アルベドのカードには、確かに宛名がある。

『アルベドへ』

 

シャルティアのカードにも宛名がある。

『シャルティアへ』

 

……それだけだ。

それだけなのに。

 

アルベドの頬が赤く染まり、

シャルティアの目が細くなる。

 

「まあ……“名前”を書いてくれはったんどすなぁ」

 

「当然です。私は妻ですから」

 

「妻……? どこの話どす?」

 

(始まる!!)

 

アインズは必死に咳払いをした。

 

「よし! これで終わりだ!

 解散! 以上!」

 

「アインズ様」

 

デミウルゴスが即座に言う。

 

「まだです」

 

「まだ何がある!!」

 

デミウルゴスは紙を見た。

 

「返礼係数1.0は“標準”です。

 “特別枠”について――」

 

「あるわけないだろ!!」

 

アルベドが微笑む。

 

「特別枠……?」

 

シャルティアも微笑む。

 

「まあまあ……“特別枠”て」

 

(言うなデミ!!)

 

だがデミウルゴスは、爽やかに頷いた。

 

「はい。特別枠は存在しません」

 

(よし!!)

 

「ですが」

 

(やめろォ!!)

 

「“例外”は存在します」

 

(終わった)

 

「例外?」

 

アインズが絞り出すと、デミウルゴスは当然のように言った。

 

「セバスです。
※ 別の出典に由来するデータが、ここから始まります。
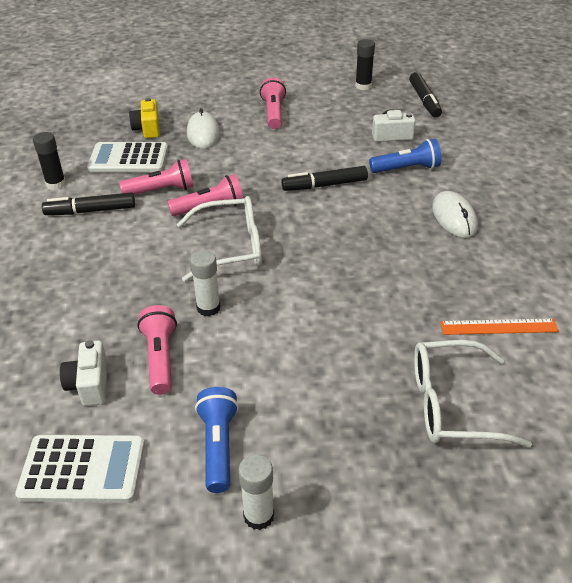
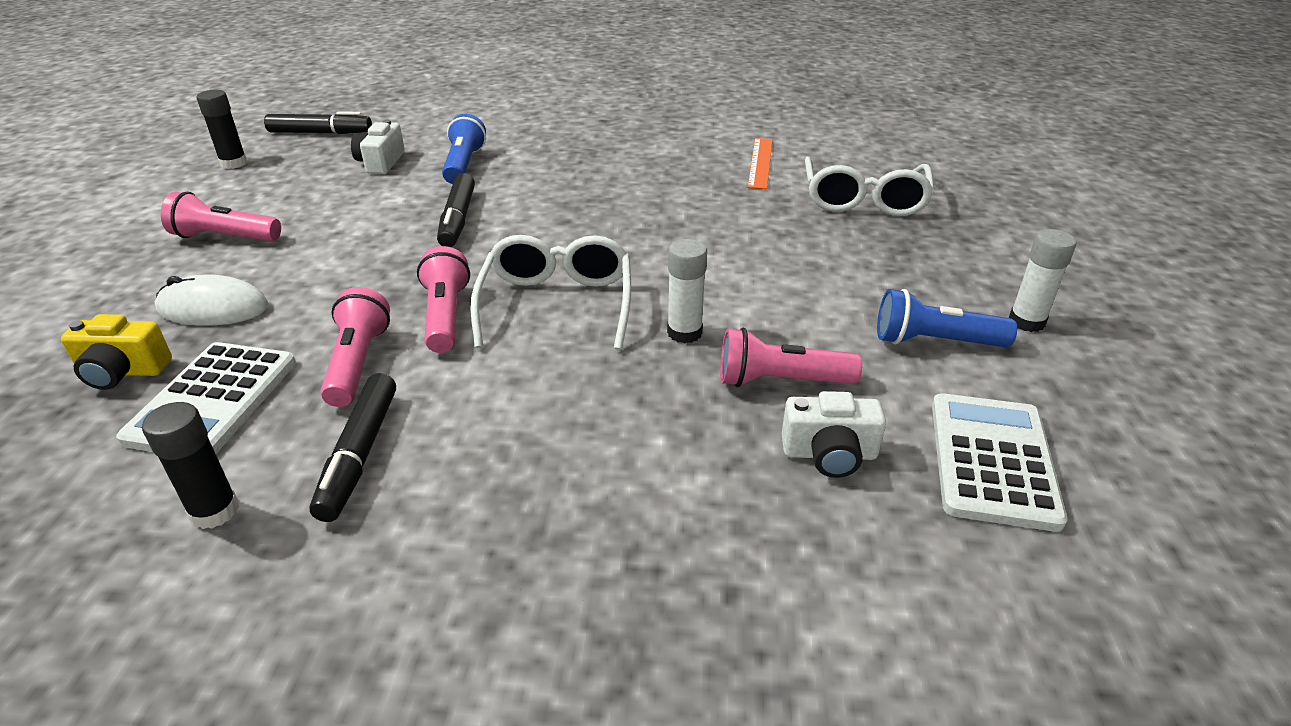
camera: 80 degrees left, 5 degrees down
(454, 217) = (578, 154): white mouse -> none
ツアレに返礼をするため」

 

「お前が言うな!!」

 

セバスが静かに前へ出て、一礼した。

 

「申し訳ございません。

 これは、私個人の――」

 

「謝るな! それはいいんだ!」

 

だが、アルベドの目が輝いた。

 

「個人の特別……」

 

シャルティアも柔らかく笑う。

 

「まあ……あるんや」

 

(あるけど! そこじゃない!)

 

その瞬間。

 

アルベドが突然、ひざまずいた。

 

「アインズ様。

 私にも“個人の特別”をください」

 

「やめろ!!」

 

シャルティアが同時にひざまずく。

 

「わたくしにも、個人の特別を。

 平等は大事どすけど、特別はもっと大事どす」

 

「お前もか!!」

 

アウラが小声で言う。

 

「え、特別ってなに……?」

 

マーレも不安そうに言う。

 

「こ、こわい……」

 

(子どもを巻き込むな!)

 

コキュートスが深々と一礼する。

 

「アインズ様。

 衝突回避ノ為、線ノ内側ニハ入ラナイデクダサイ」

 

「今はそれどころじゃない!」

 

アインズは必死に叫んだ。

 

「特別はない!!

 今日はこれで終わり!!

 ホワイトデーは……終わりだ!!」

 

その言葉で、玉座の間は静まり返った。

 

……静まり返ったが。

 

デミウルゴスが、ぽつりと呟いた。

 

「……聖ホワイト司祭は、甘いものを食べすぎると歯が悪くなると諫言し――」

 

「言うな!!」

 

だが守護者たちは、そこだけ聞いた。

 

アルベドが真剣な顔で言う。

 

「……では、来年は甘くない返礼を」

 

シャルティアが頷く。

 

「まあまあ……塩味の効いた白い菓子、とかどすなぁ」

 

(やめろ! 来年の話をするな!)

 

その瞬間、アインズの脳裏に“鮭”がよぎった。

 

(やめろ……繋がる……!)

 

無いはずの胃が痛む思いで、アインズは天井を仰いだ。

 

「……次の季節イベント……怖い」

 

返事はない。

だが、どこかでデミウルゴスが微笑んでいる気配だけは、確かにあった。